Records shown —
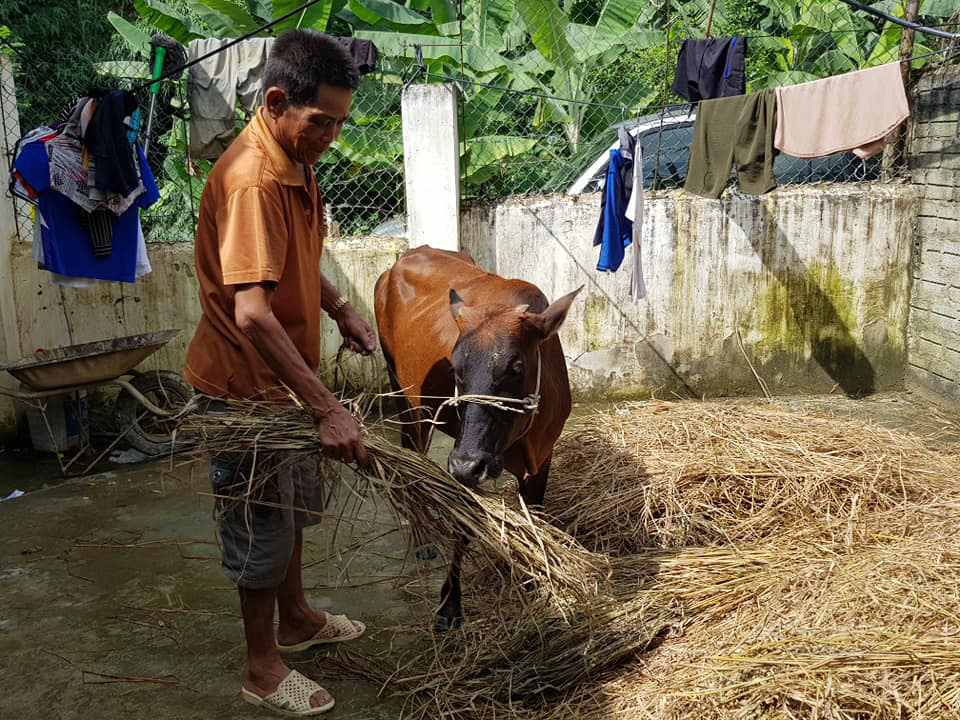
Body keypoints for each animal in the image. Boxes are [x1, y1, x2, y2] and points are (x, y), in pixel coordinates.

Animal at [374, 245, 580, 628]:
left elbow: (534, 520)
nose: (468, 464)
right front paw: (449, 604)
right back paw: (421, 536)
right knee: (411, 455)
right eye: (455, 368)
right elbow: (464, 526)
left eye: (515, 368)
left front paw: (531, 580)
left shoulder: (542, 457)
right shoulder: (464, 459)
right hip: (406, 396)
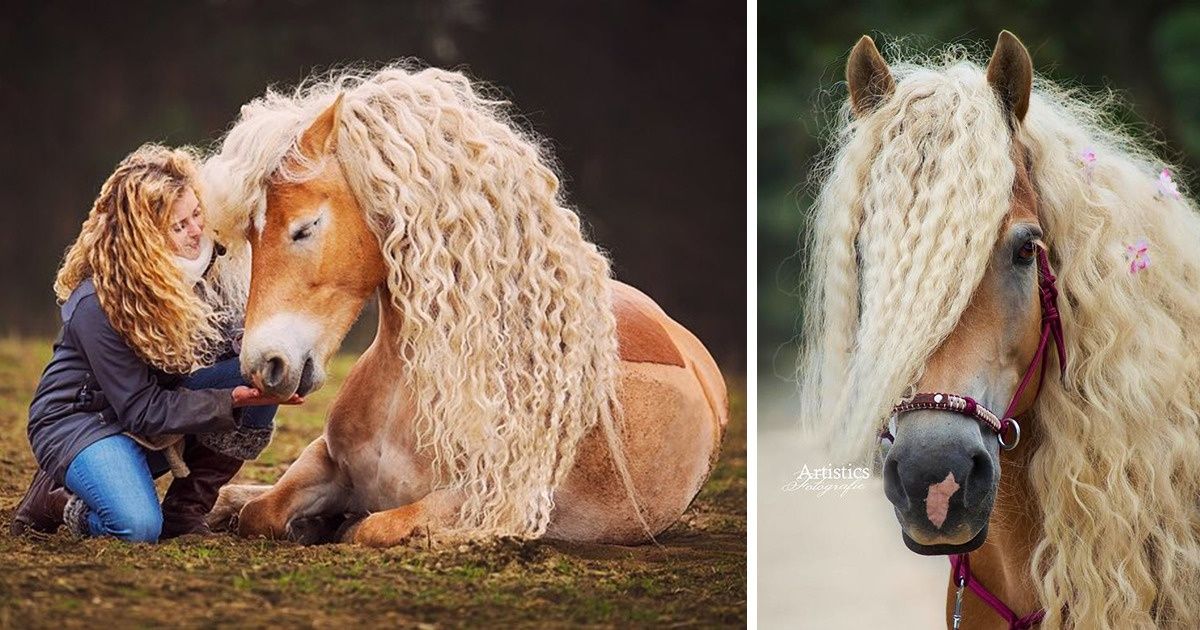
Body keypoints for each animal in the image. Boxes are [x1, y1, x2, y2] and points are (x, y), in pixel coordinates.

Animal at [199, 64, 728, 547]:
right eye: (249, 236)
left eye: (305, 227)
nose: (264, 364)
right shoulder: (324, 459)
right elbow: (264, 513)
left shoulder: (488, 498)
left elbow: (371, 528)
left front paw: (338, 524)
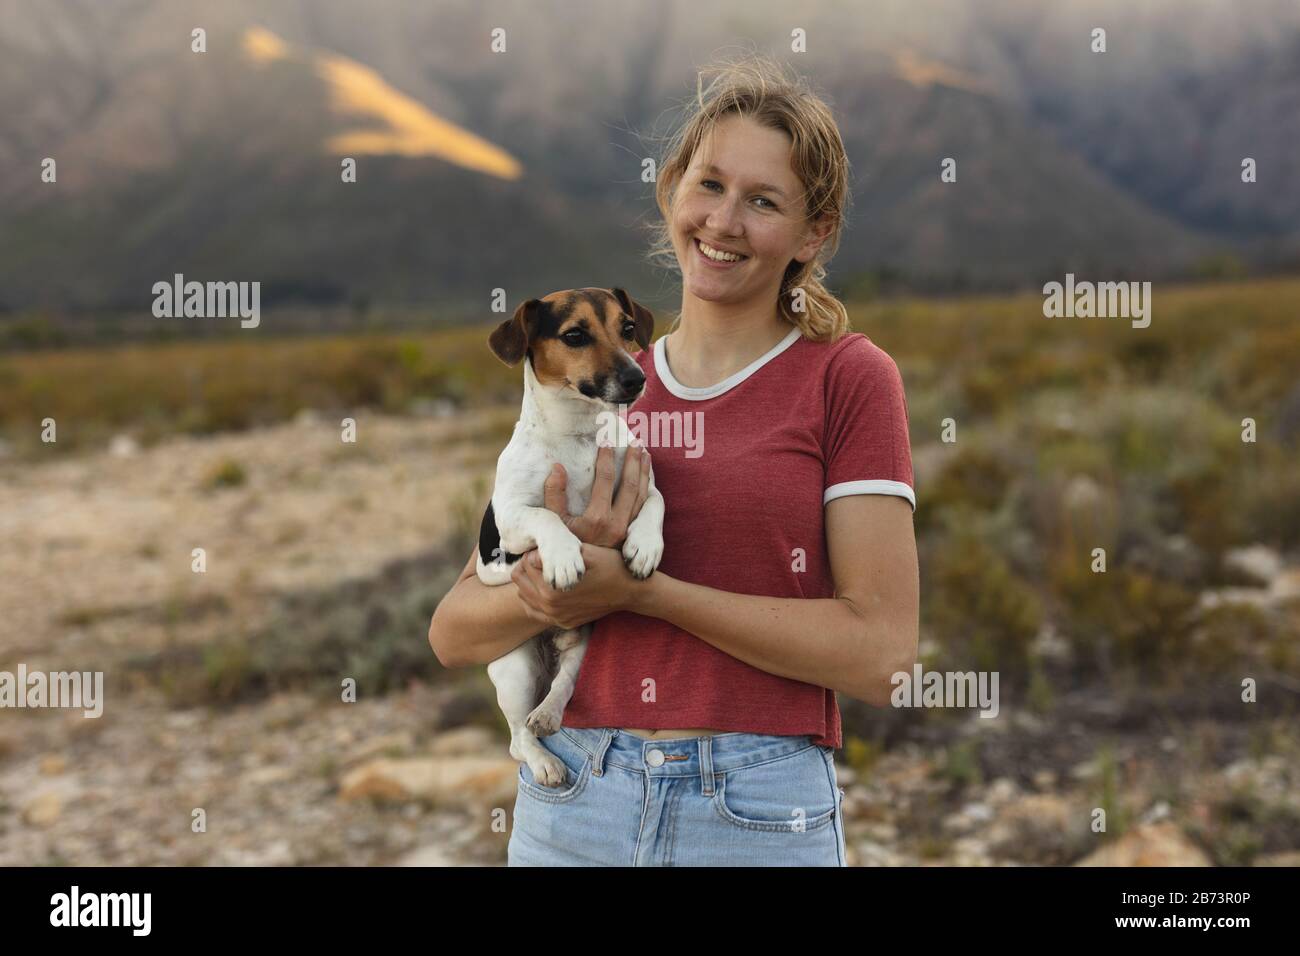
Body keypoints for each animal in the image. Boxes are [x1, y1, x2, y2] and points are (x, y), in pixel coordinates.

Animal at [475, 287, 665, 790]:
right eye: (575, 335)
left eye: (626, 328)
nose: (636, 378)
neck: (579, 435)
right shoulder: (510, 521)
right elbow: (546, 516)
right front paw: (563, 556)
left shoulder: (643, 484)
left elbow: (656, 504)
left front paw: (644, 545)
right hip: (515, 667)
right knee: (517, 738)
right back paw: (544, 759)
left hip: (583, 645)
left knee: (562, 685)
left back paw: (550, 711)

What you should do —
Would you please copy the lines above, from the one holding "right hip: (515, 667)" through the last, and nothing else?

Response to this task —
right hip: (515, 667)
right knee: (517, 738)
right back paw: (544, 759)
left hip: (583, 645)
left knee: (562, 685)
left back paw: (550, 711)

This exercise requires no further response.